La désescalade de l’hostilité entre les deux hommes fera au passage une autre victime : la réparation. En effet, c’est à travers l’obstination tournée en ridicule de Koffi à ne pas participer aux frais du mariage qu’est abordée la question de la réparation de l’exploitation coloniale française en Afrique. Présentée comme une requête égoïste, bête et méchante, elle passe à la trappe dans la dernière scène, lorsque le père du marié promet un chèque à Claude, celui-ci ayant plus tôt bien relativisé la spoliation en rendant les Africains coupables de leur propre sort sous la domination coloniale.
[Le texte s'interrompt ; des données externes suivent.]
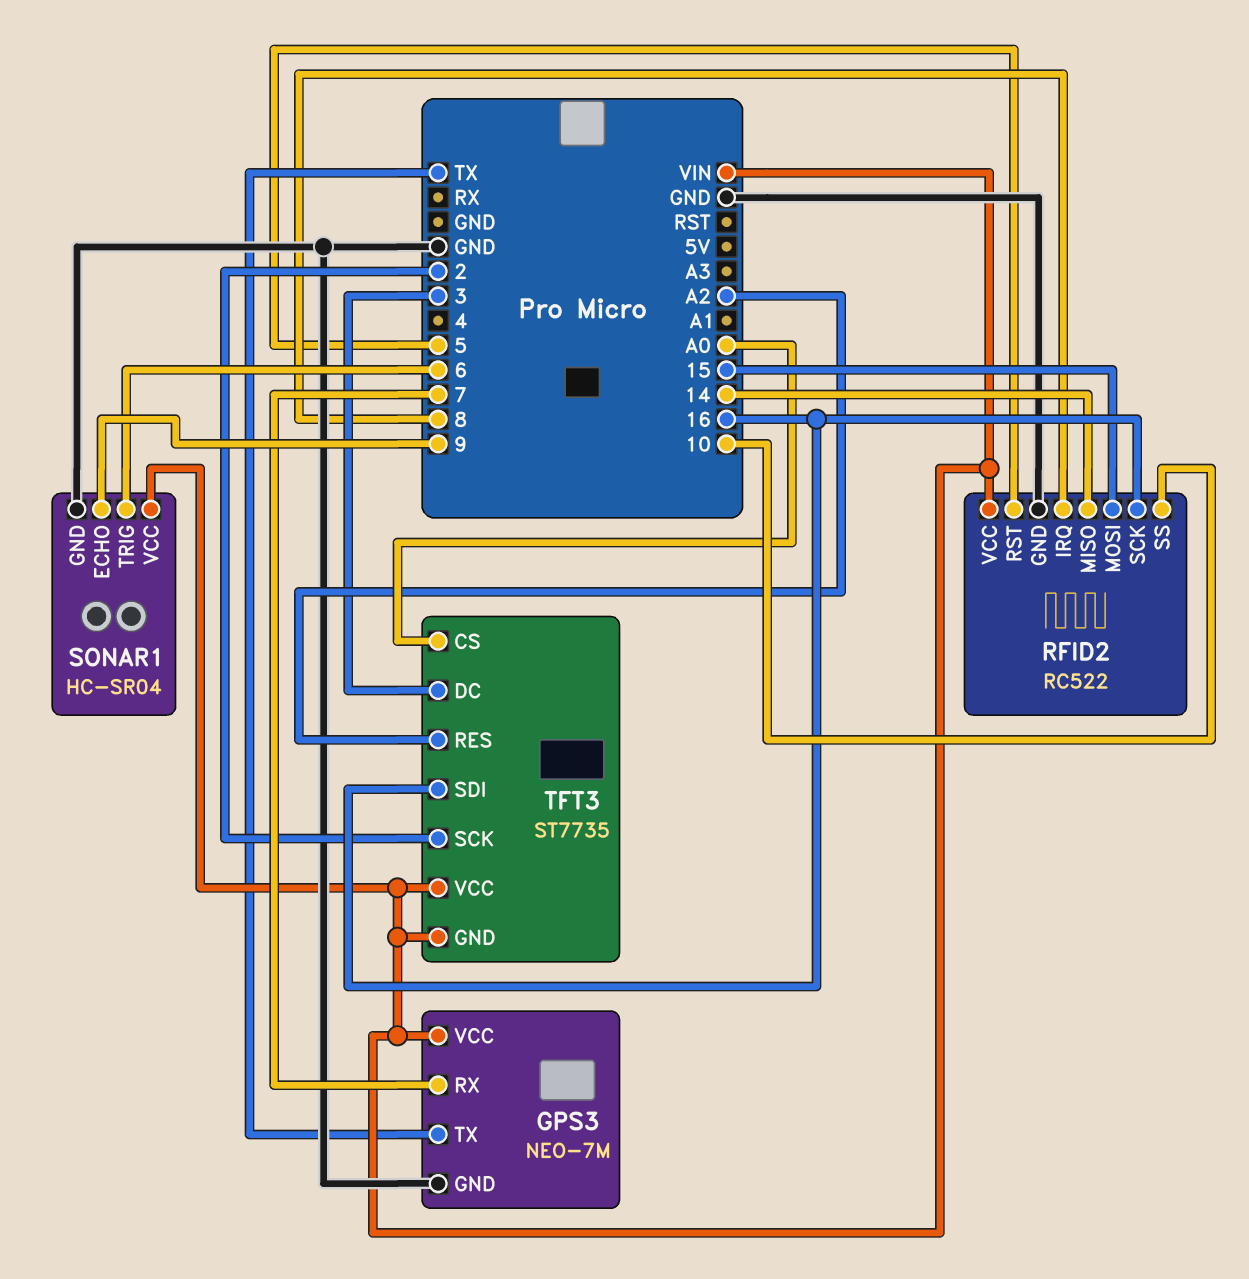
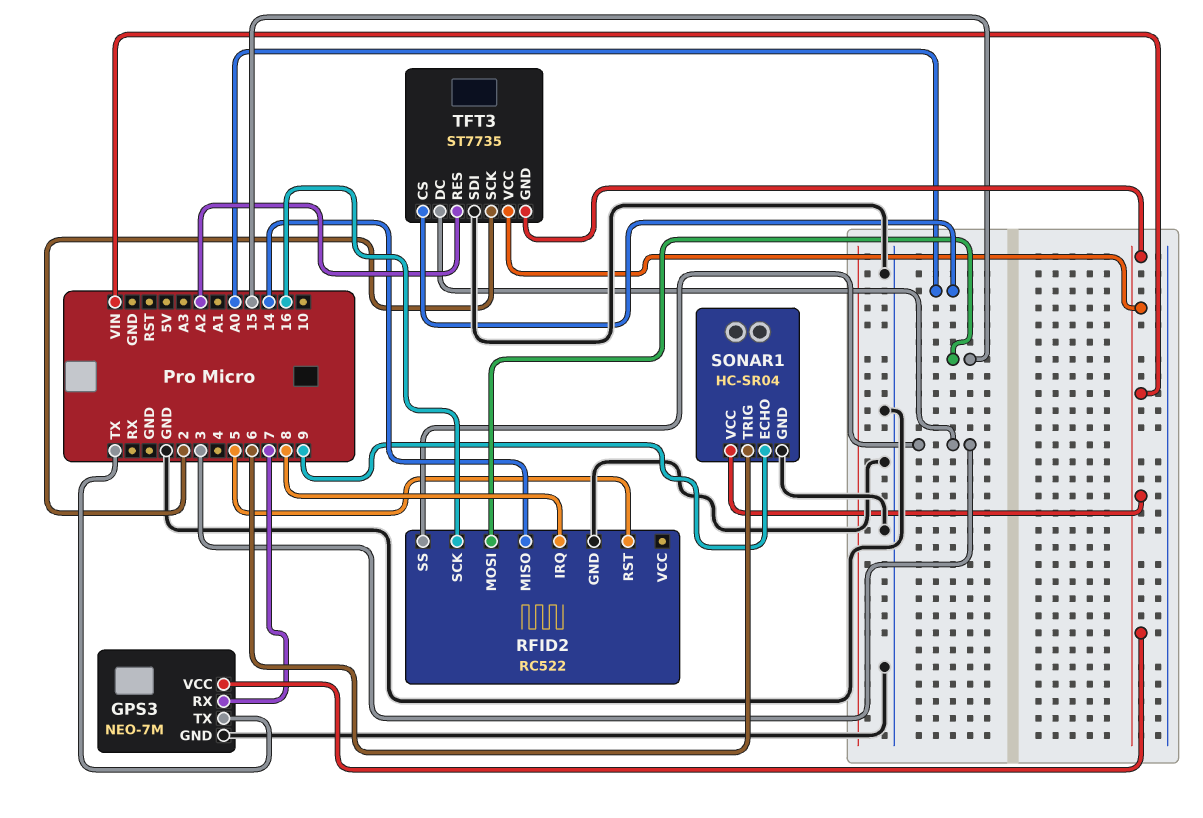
RFID2 pin SS: 10 -> 3
RFID2 pin VCC: VIN -> none
TFT3 pin SDI: 16 -> GND

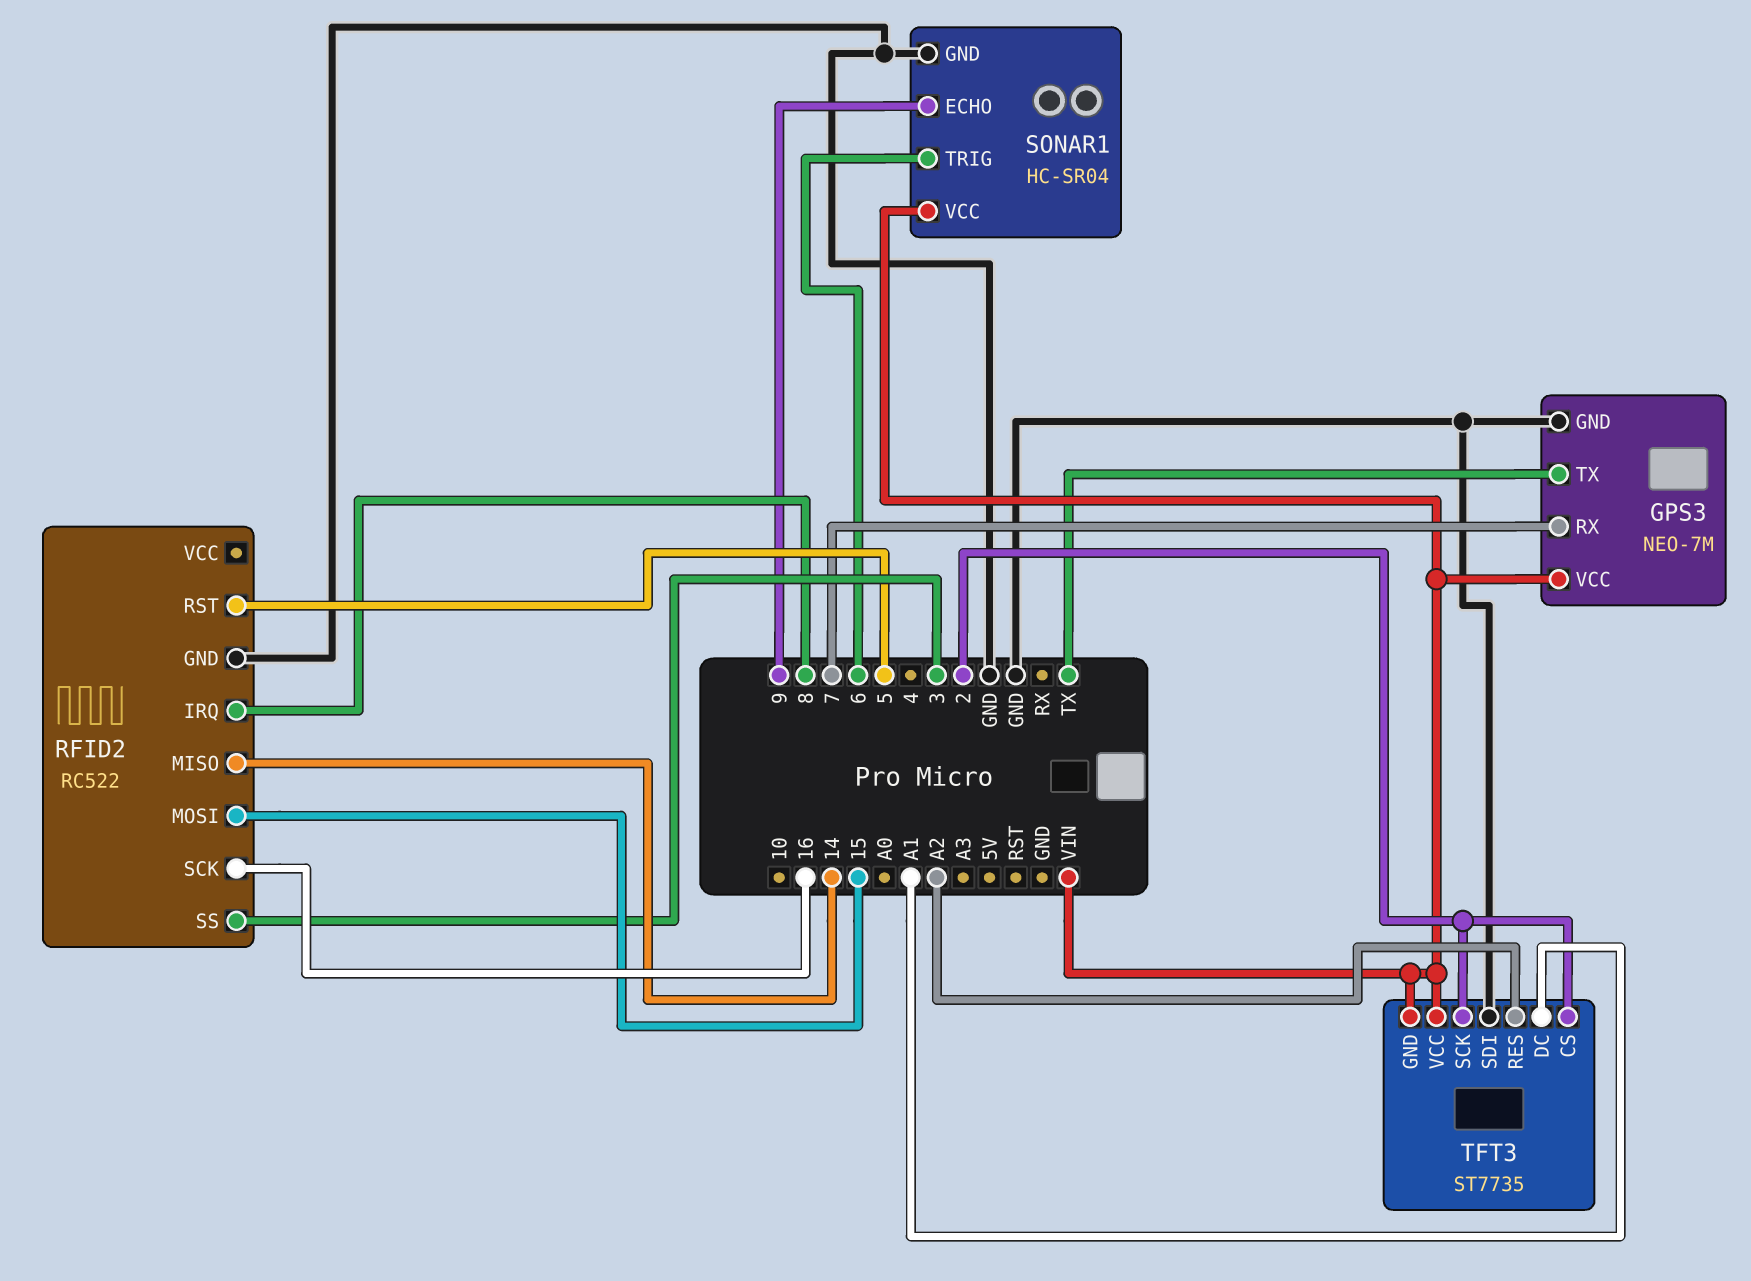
TFT3 pin CS: A0 -> 2
TFT3 pin DC: 3 -> A1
Jamais oeuvre « anti-raciste » n’aura autant été en phase avec l’establishment politique (à gauche comme à droite), qui ne sait parler de l’idée même de la réparation des crimes coloniaux qu’en qualifiant celle-ci dans des termes tels que la « culpabilisation », l’ « autoflagellation » ou encore la « repentance » (sous-entendue excessive). La mise à égalité des griefs de l’ex-colonisé avec ceux de l’ex-colonisateur tendent à relativiser l’Histoire coloniale, car elle sous-entend que celle-ci peut être nuancée, répartie en « pour » et en « contre », qu’elle a même ses « circonstances atténuantes » ; en bref, on ne tombe pas très loin du « rôle positif de la colonisation ».

Peut-être donc parce qu’il conforte tout un chacun dans sa médiocrité et n’oblige personne à se questionner, le film a tout d’un consensus politiquement correct caressant les dominants dans le sens du poil. Au fond très convenu et conservateur, il ne bouscule rien et c’est certainement là la recette de son succès.